It’s not often that you get together a world-leading philanthropist, a global business magnate, a Nobel prize winner, a former president, a Minister of the Future, a Forbes 30 under 30 entrepreneur, and a digital rights activist to share their thoughts about the future of new technologies.

But on June 10, such a group, bolstered by experts on digital rights and cryptocurrency and a civil society leader, came forward to share its ideas for how the world can navigate the age of digital interdependence.

The group – led by Melinda Gates and Jack Ma – was convened last year by the United Nations Secretary-General as part of a larger set of work he has undertaken around new technologies. The Secretary-General gave the group, known as the “High-level Panel on Digital Cooperation,” an ambitious task: He asked it to identify new proposals to strengthen digital cooperation, accelerate and broaden the benefits of digital technologies, and better manage their associated risks and challenges to ensure a safer and more inclusive future.

Members of the panel quickly deployed around the world to better understand how digital technologies are offering new opportunities and presenting new challenges and to seek views from governments, civil society, the private sector, academia, and rights groups on how the world can harness the very best that digital and technology advancements offer to ensure a safer and more inclusive world.

This week, Gates and Ma delivered the culmination of the panel’s work to the Secretary-General and the world. The report, the Age of Digital Interdependence, couldn’t be timelier. Every day, we are inundated with reminders that digital technologies offer unprecedented opportunities around the world: from enabling millions of women to access banking services through their phones to eliminating debilitating diseases to new potential climate solutions.

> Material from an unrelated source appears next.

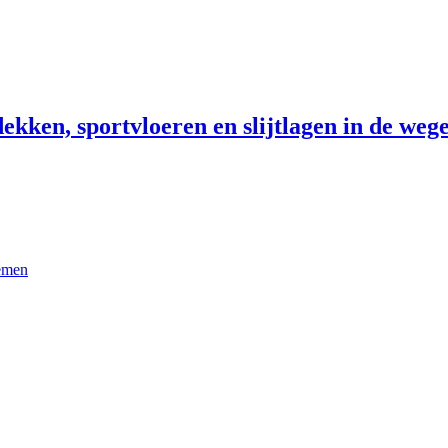
ekken, sportvloeren en slijtlagen in de wege
temen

But they also hold the potential for almost unimaginable risks from rapidly widening automation-induced inequality to unstoppable lethal autonomous weapons systems. As technological advances accelerate, our ability to navigate these challenges has been completely outpaced.

So, what did the panel find across their global consultations?  

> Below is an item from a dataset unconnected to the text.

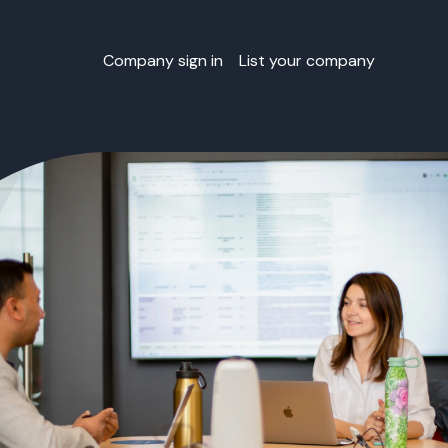
Company sign in
List your company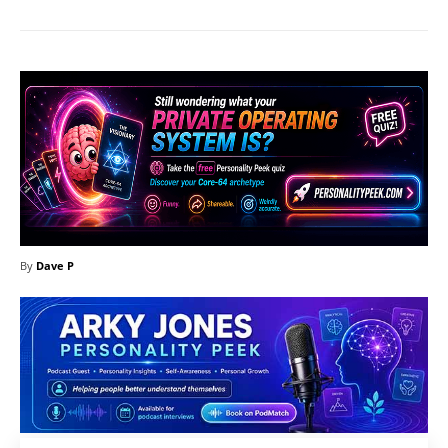
By
Dave P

First, the panel argues that urgent progress is needed to ensure meaningful inclusion in the digital world. Despite rapid progress over the last decade, still half of the world is not online, increasing their risk of being left behind in a world of widening inequality, both within and across countries. Any path toward achieving the Sustainable Development Goals by 2030 will require that we better harness technologies and ensure more equitable access, particularly for women and other marginalized groups.

Second, new technologies are quickly changing relationships between individuals and societies. They are connecting individuals around the world in new ways, but also sharpening divides. Digital technologies are presenting new challenges to our social, economic, and political systems that have meaningful implications for the day-to-day lives of people from New York to Nairobi to Sao Paulo to Shanghai.

Above all, the panel stresses that universal human rights that exist offline apply to the same measure in the digital realm, even if further work is needed to translate how.

Third, the panel found an urgent and growing need for a rethink on the web of interconnected mechanisms through which governments, civil society, technologists, and the private sector together manage digital cooperation. A patchwork of regulatory mechanisms, increased competition, and rapidly evolving security threats are preventing digital technologies from reaching their full potential to solve global challenges. At worst, they spell our doom through advanced autonomous weapons systems or hastily deployed artificial intelligence technologies. The stakes are simply too high.

To make meaningful progress, the panel offers three options to bolster current international cooperation on digital and technology issues:

  • An enhanced and empowered Internet Governance Forum, an existing multistakeholder platform organized by the UN, to better reflect and incorporate the views of the private sector, civil society, and smaller countries that are typically underrepresented in forum discussions.
  • A distributed ‘network of networks’ that would build on existing multistakeholder international cooperation mechanisms to offer a fast and flexible platform to develop and test voluntary norms and principles intended to serve as guardrails at “internet speed.”
  • A new “Digital Commons” architecture that draws from approaches to how we manage collective action in space, climate, and oceans to develop similar digital common goods — resources upon which digital technologies rely and which require global stewardship, such as internet protocols.

The options are not mutually exclusive, and the panel encourages the Secretary-General to use these models as a starting point for a global conversation on updated mechanisms for digital cooperation.

What comes next?

The panel’s work comes as the world collectively wakes up to the pressing need for a new approach to how we handle the urgent questions that technologies present each day. The very real economic, political, and social costs of inaction are all too clear. The past two years have witnessed a proliferation of efforts to develop new rules, principles, and cooperation mechanisms around new technologies.

But we face a moment where, while appreciating the risk of inaction, a multitude of uncoordinated actions still fail to address the most pressing risks.

Importantly, because the panel was comprised of representatives across government, the private sector, civil society, and technology, and because it sought input from an even wider range of stakeholders, its recommendations have relevance for all of these efforts, and its work offers a way forward to ensure that these initiatives add up to something that is greater than the sum of their parts.

And although the report represents the culmination of the panel’s work, it will also serve as the beginning of a larger global conversation about how individuals, civil society, the private sector, academia, and multilateral organizations including the UN can work together to realize a safer and more inclusive world in the age of digital interdependence.